Text block:
Is it a good practice to append test data to train data?

(Sai Krishna) #1

I am very newbie to ML, and this question is regarding Kaggle competitions.

Is it a good practice to append test set to training set, do the preprocessing/feature engineering and later split rows back to test and training sets? I would like to know what are the pros and cons.

Thanks in advance… :slight_smile:


(Alena Harley) #2

Hi Sai, it’s usually not a good idea to do preprocessing and feature engineering, cons:

  1. If you do feature engineering on a test set you will have no independent set to evaluate how good are the features you have engineered;
  2. If you do data preprocessing on test appended to training set, you have a data leakage situation where again you can’t evaluate your model performance adequately.

No pros as far as I am aware :sweat_smile:

1 Like

(Mukesh Jha) #3

Hey @alenas could you please help me to proceed. This is my first kaggle Dataset that I am working on Housing Prices. It consists of 2 subparts train.csv and test.csv. Now I trained the model using Random Forest that Jereme taught in BlueBook for Bulldozers dataset. The training was fairly easy. Now I need to predict the SalePrice of test.csv which contains all the features except the label(which is quite obvious). So do I need to preprocess in the test.csv dataset as well ? Or just use y=m.predict(df1) considering y will store the values of prediction based on learning that it did with train dataset and df1 is the features in test set. I am completely new in this domain, please help.


(Sai Krishna) #4

:smile: it just started to make sense to me… thank you.

can you please suggest any references/links on how to handle a new categorial data under feature with high cardinality, that is present in “test set” but not in “training set”?:confused:


(Sai Krishna) #5

@lunchcook Hi Mukesh, As far as I know, if you have done any basic data preprocessing on training dataset like dropping na columns or imputation, then the same needs to be applied to test dataset.

Any predictive model trained on one set of features in training data set, can not predict outcomes of test dataset with different features.

anyone please correct me if I am wrong.

1 Like

(Mukesh Jha) #6

Yes I got that Thanks. I think this link is also useful. It helped out as well:

How to use proc_df on a test set?

1 Like

The problem:
Retype the forum thread word for word from "(Alena Harley) #2" to "model performance adequately.". The material has nothing to do with the forum thread above.

Raw data:
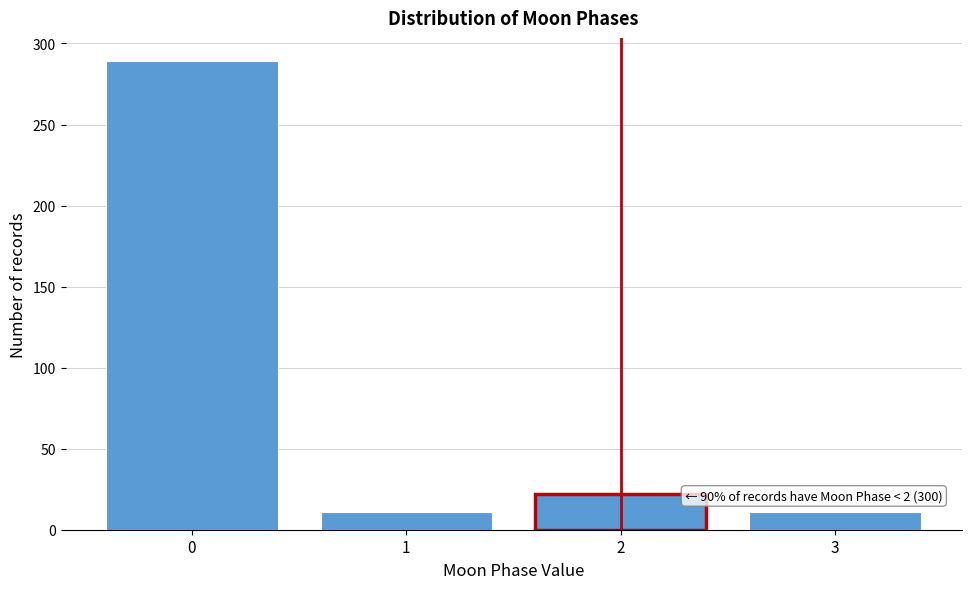

Reading right to left, list all the values displayed in this chart.

3=11	2=22	1=11	0=289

Task answer:
(Alena Harley) #2

Hi Sai, it’s usually not a good idea to do preprocessing and feature engineering, cons:

  1. If you do feature engineering on a test set you will have no independent set to evaluate how good are the features you have engineered;
  2. If you do data preprocessing on test appended to training set, you have a data leakage situation where again you can’t evaluate your model performance adequately.